Exercise description:
Copy everything from the start of the records down to the line containing "56: (364, 117)", including that line. Leave the pictures out of your copy.

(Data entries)

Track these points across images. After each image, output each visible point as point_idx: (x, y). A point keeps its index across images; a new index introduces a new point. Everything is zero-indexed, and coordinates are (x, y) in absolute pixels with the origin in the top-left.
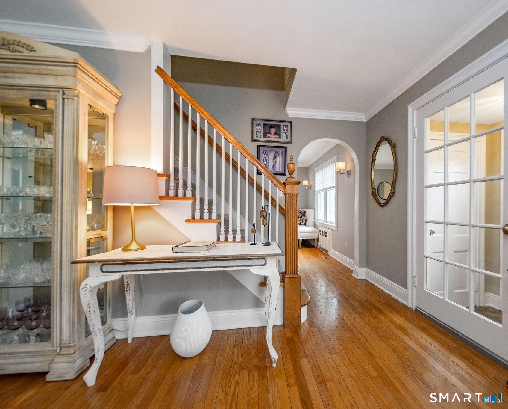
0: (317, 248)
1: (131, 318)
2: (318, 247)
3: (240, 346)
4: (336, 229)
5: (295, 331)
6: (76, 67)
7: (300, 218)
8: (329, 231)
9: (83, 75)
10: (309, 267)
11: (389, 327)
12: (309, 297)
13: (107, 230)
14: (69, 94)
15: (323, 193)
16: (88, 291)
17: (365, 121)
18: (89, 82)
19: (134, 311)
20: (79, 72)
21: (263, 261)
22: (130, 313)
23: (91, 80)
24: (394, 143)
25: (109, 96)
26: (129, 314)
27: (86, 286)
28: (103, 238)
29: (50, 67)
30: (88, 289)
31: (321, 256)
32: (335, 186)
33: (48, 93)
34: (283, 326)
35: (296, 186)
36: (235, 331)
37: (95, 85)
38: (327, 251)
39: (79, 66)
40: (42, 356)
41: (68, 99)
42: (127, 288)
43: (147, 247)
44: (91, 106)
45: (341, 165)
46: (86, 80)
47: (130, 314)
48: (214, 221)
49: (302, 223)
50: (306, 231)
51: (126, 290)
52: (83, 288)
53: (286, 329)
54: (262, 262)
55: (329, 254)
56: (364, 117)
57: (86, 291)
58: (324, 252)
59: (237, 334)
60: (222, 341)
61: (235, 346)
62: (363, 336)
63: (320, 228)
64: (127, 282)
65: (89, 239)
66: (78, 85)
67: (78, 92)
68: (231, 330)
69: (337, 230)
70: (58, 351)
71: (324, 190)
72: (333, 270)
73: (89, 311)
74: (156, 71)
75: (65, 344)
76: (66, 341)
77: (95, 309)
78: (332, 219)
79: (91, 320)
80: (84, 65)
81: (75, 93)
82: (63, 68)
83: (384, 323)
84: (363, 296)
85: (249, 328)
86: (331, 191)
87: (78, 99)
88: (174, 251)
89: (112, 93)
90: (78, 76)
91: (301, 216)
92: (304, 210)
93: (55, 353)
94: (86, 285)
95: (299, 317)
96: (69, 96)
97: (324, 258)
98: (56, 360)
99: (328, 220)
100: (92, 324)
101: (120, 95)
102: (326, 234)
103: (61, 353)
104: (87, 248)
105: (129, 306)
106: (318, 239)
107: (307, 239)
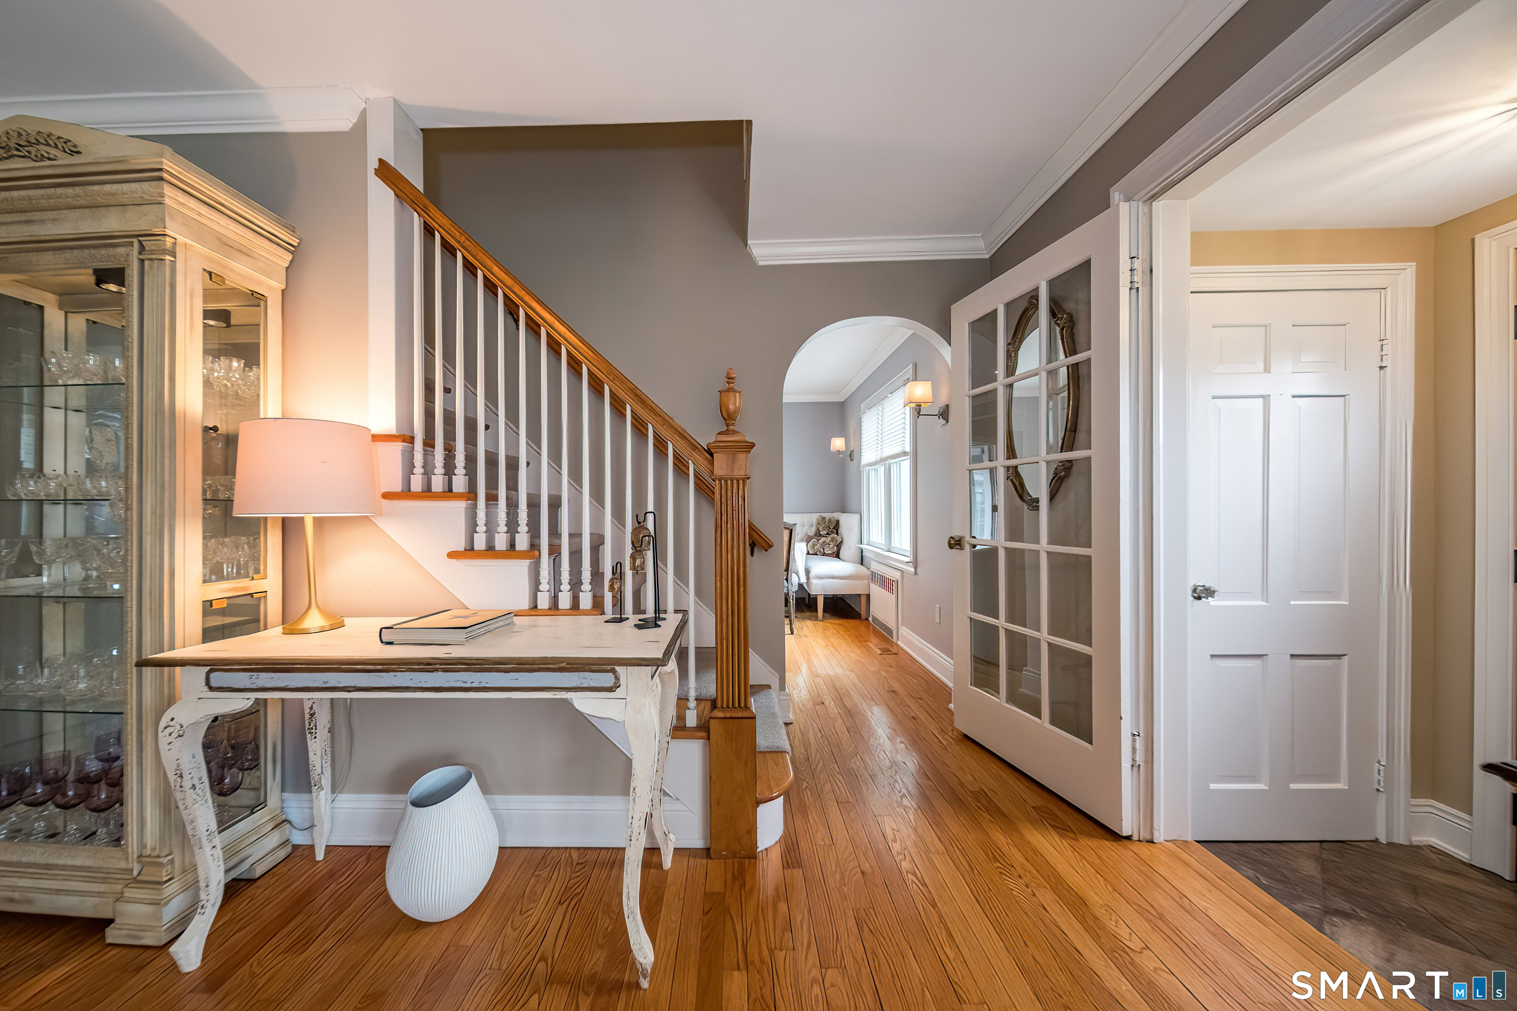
0: (867, 619)
1: (323, 796)
2: (870, 619)
3: (573, 903)
4: (913, 570)
5: (736, 873)
6: (161, 179)
7: (823, 539)
8: (896, 575)
9: (182, 198)
10: (831, 672)
11: (1034, 895)
12: (788, 774)
13: (265, 577)
14: (153, 248)
15: (881, 469)
16: (175, 735)
17: (987, 256)
18: (200, 214)
19: (326, 781)
20: (168, 190)
21: (610, 676)
22: (315, 785)
23: (204, 210)
24: (1068, 313)
25: (263, 248)
26: (314, 789)
27: (171, 723)
28: (252, 596)
29: (108, 188)
30: (176, 731)
31: (874, 645)
32: (908, 448)
33: (111, 251)
34: (707, 852)
35: (742, 456)
36: (575, 855)
37: (220, 222)
38: (889, 631)
39: (165, 176)
40: (104, 880)
41: (151, 259)
42: (310, 724)
43: (347, 621)
44: (213, 275)
45: (921, 390)
46: (192, 209)
47: (316, 787)
48: (522, 555)
49: (830, 552)
50: (836, 574)
51: (309, 729)
52: (166, 728)
53: (714, 865)
54: (606, 679)
55: (895, 640)
56: (981, 244)
57: (170, 734)
58: (884, 635)
59: (578, 864)
60: (532, 881)
61: (560, 903)
62: (941, 917)
63: (875, 567)
64: (311, 708)
65: (211, 601)
66: (168, 222)
67: (173, 241)
68: (566, 848)
69: (916, 573)
70: (135, 873)
71: (882, 460)
72: (896, 686)
73: (181, 787)
74: (378, 172)
75: (149, 856)
76: (153, 849)
77: (196, 781)
78: (903, 541)
79: (186, 808)
80: (180, 173)
81: (165, 245)
82: (134, 186)
83: (1020, 877)
84: (971, 779)
85: (613, 849)
86: (902, 463)
87: (173, 259)
88: (384, 639)
89: (272, 238)
90: (167, 201)
91: (828, 534)
92: (836, 515)
93: (131, 877)
94: (172, 719)
95: (752, 831)
96: (153, 254)
97: (879, 652)
98: (130, 893)
99: (896, 543)
100: (190, 818)
101: (296, 244)
102: (886, 583)
103: (141, 878)
104: (204, 622)
105: (314, 768)
106: (868, 596)
107: (843, 595)
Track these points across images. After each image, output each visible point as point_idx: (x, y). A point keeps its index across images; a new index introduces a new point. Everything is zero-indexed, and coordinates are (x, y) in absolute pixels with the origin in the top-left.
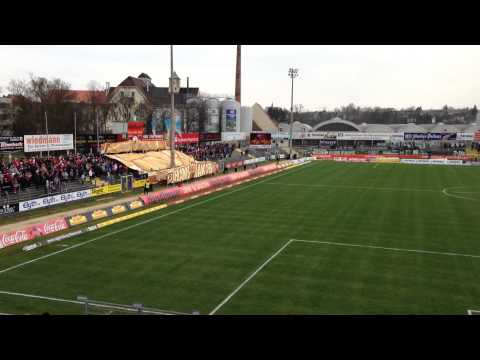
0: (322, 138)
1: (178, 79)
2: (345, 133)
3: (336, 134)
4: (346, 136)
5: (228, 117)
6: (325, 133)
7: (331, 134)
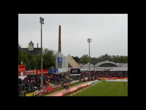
0: (103, 70)
1: (33, 44)
2: (113, 68)
3: (109, 68)
4: (115, 69)
5: (59, 61)
6: (104, 68)
7: (107, 68)
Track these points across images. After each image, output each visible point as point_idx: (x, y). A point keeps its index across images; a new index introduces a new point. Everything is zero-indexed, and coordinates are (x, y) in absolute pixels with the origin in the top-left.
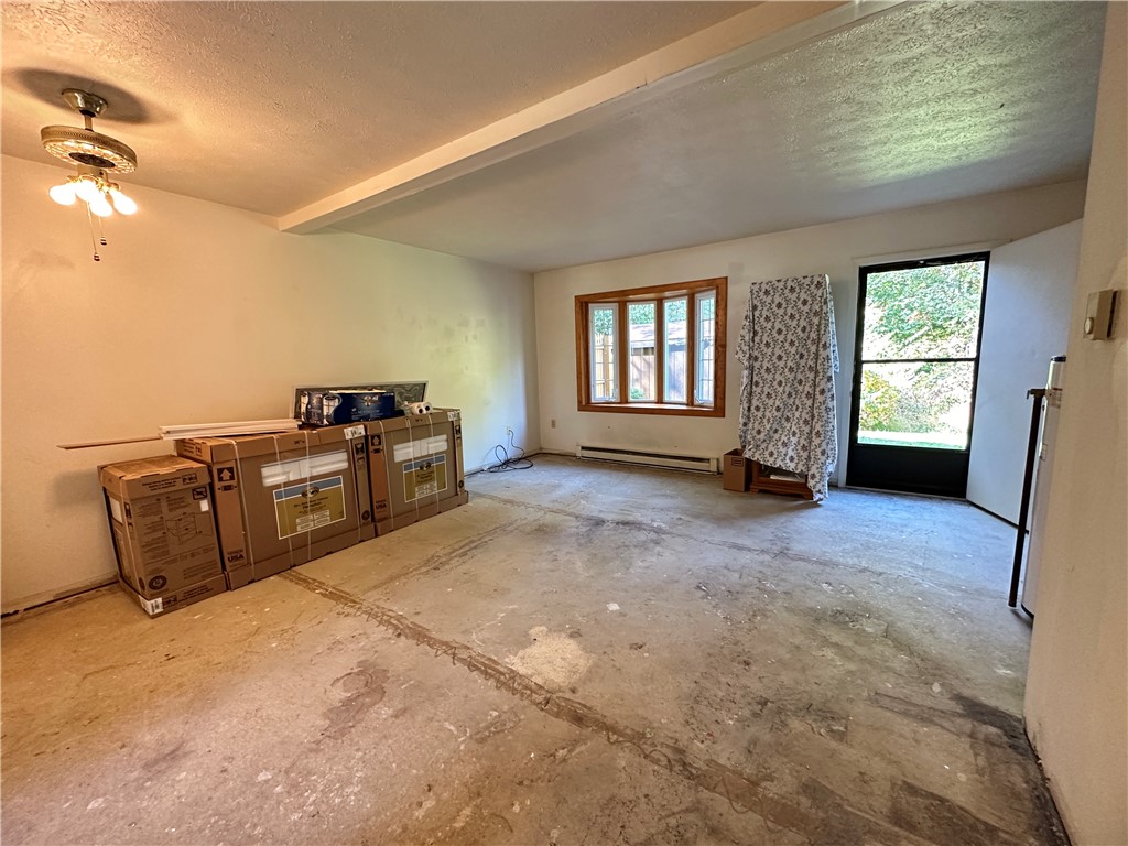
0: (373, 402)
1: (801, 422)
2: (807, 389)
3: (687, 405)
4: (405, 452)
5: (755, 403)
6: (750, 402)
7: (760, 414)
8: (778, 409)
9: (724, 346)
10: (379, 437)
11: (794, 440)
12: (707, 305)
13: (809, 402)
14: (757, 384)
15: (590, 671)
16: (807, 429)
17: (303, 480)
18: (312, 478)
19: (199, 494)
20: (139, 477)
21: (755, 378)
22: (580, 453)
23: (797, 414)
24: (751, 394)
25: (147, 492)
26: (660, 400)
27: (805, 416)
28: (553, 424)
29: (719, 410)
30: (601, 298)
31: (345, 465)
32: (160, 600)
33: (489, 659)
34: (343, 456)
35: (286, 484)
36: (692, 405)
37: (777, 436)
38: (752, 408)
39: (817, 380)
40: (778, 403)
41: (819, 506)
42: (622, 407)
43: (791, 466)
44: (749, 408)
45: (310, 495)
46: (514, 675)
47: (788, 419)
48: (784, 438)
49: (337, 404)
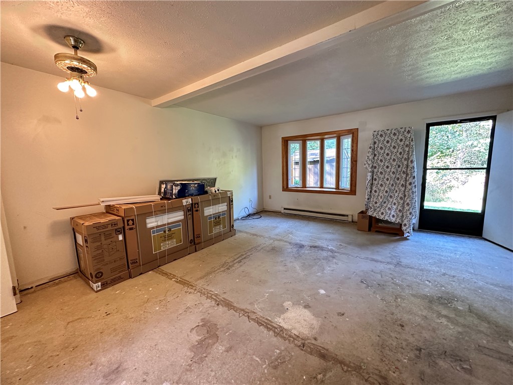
0: (195, 187)
1: (399, 198)
2: (402, 182)
3: (336, 189)
4: (209, 211)
5: (374, 188)
6: (371, 188)
7: (377, 194)
8: (386, 192)
9: (356, 161)
10: (198, 204)
11: (395, 207)
12: (347, 142)
13: (403, 189)
14: (375, 180)
15: (320, 328)
16: (402, 202)
17: (164, 225)
18: (168, 224)
19: (118, 232)
20: (92, 224)
21: (375, 177)
22: (283, 211)
23: (396, 195)
24: (372, 184)
25: (95, 231)
26: (322, 187)
27: (400, 195)
28: (270, 197)
29: (353, 191)
30: (294, 138)
31: (182, 217)
32: (100, 284)
33: (267, 319)
34: (182, 213)
35: (157, 227)
36: (338, 189)
37: (385, 205)
38: (373, 191)
39: (408, 178)
40: (386, 189)
41: (408, 239)
42: (303, 189)
43: (393, 220)
44: (371, 191)
45: (167, 232)
46: (282, 329)
47: (391, 197)
48: (389, 206)
49: (179, 188)
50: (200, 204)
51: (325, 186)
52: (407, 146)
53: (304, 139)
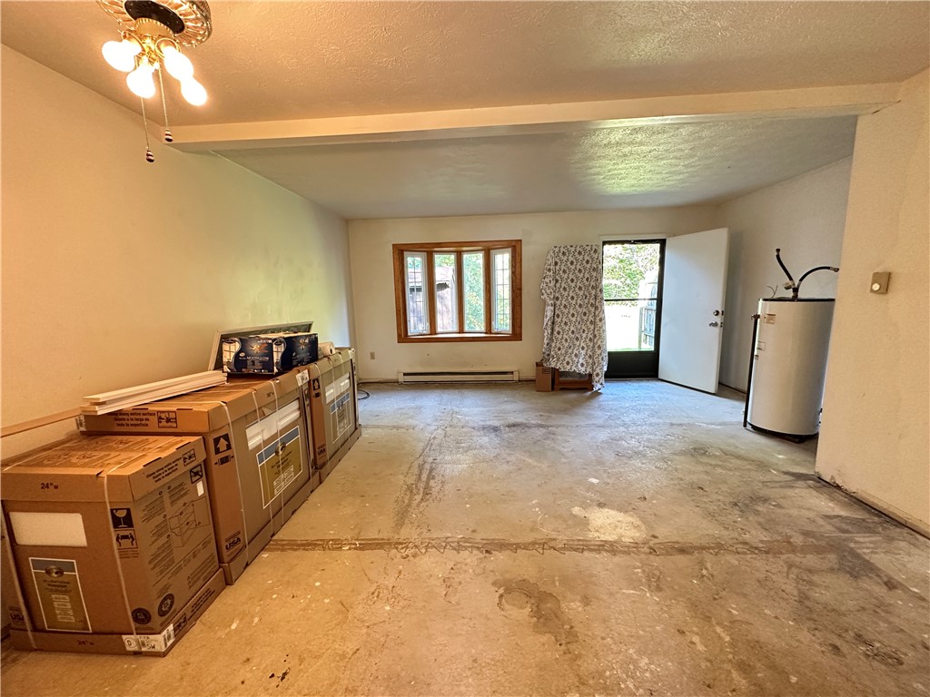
0: (306, 345)
1: (588, 340)
2: (591, 318)
3: (486, 333)
4: (331, 392)
5: (557, 329)
6: (553, 329)
7: (560, 337)
8: (573, 332)
9: (520, 289)
11: (583, 352)
13: (592, 327)
14: (558, 316)
15: (644, 522)
16: (591, 344)
17: (275, 437)
18: (280, 433)
19: (195, 474)
20: (138, 466)
21: (557, 312)
22: (402, 379)
23: (584, 335)
24: (553, 323)
26: (462, 331)
27: (590, 336)
28: (373, 356)
29: (516, 334)
30: (415, 248)
31: (297, 414)
32: (171, 627)
34: (295, 405)
35: (264, 445)
36: (491, 333)
37: (570, 351)
38: (555, 333)
39: (597, 313)
40: (572, 328)
41: (601, 393)
42: (432, 338)
43: (582, 370)
44: (552, 333)
45: (281, 453)
47: (577, 339)
48: (575, 352)
49: (283, 350)
50: (320, 379)
51: (466, 329)
52: (594, 269)
53: (429, 251)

Task response:
Track these points across images. After each image, output each visible point as point_idx: (x, y). A point keeps its index across images; a new index introduces a new point. Everything is zero-indexed, and coordinates are (x, y) in absolute pixels with the origin in the top-left.
0: (317, 248)
1: (131, 318)
2: (318, 247)
3: (240, 346)
4: (336, 229)
5: (295, 331)
6: (76, 67)
7: (300, 218)
8: (329, 231)
9: (83, 75)
10: (309, 267)
11: (389, 327)
12: (309, 297)
13: (107, 230)
14: (69, 94)
15: (323, 193)
16: (88, 291)
17: (365, 121)
18: (89, 82)
19: (134, 311)
20: (79, 72)
21: (263, 261)
22: (130, 313)
23: (91, 80)
24: (394, 143)
25: (109, 96)
26: (129, 314)
27: (86, 286)
28: (103, 238)
29: (50, 67)
30: (88, 289)
31: (321, 256)
32: (335, 186)
33: (48, 93)
34: (283, 326)
35: (296, 186)
36: (235, 331)
37: (95, 85)
38: (327, 251)
39: (79, 66)
40: (42, 356)
41: (68, 99)
42: (127, 288)
43: (147, 247)
44: (91, 106)
45: (341, 165)
46: (86, 80)
47: (130, 314)
48: (214, 221)
49: (302, 223)
50: (306, 231)
51: (126, 290)
52: (83, 288)
53: (286, 329)
54: (262, 262)
55: (329, 254)
56: (364, 117)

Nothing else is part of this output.